■ Problem description: Each line from the one holding "tjonge Remco, je" to the last line below must be written out exactly, with no other output.

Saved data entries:
⟨
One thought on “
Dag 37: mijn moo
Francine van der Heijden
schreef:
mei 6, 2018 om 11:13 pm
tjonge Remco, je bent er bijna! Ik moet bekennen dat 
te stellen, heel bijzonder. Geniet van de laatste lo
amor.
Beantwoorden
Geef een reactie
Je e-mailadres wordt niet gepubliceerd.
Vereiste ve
⟩
■ Expected answer:
tjonge Remco, je bent er bijna! Ik moet bekennen dat 
te stellen, heel bijzonder. Geniet van de laatste lo
amor.
Beantwoorden
Geef een reactie
Je e-mailadres wordt niet gepubliceerd.
Vereiste ve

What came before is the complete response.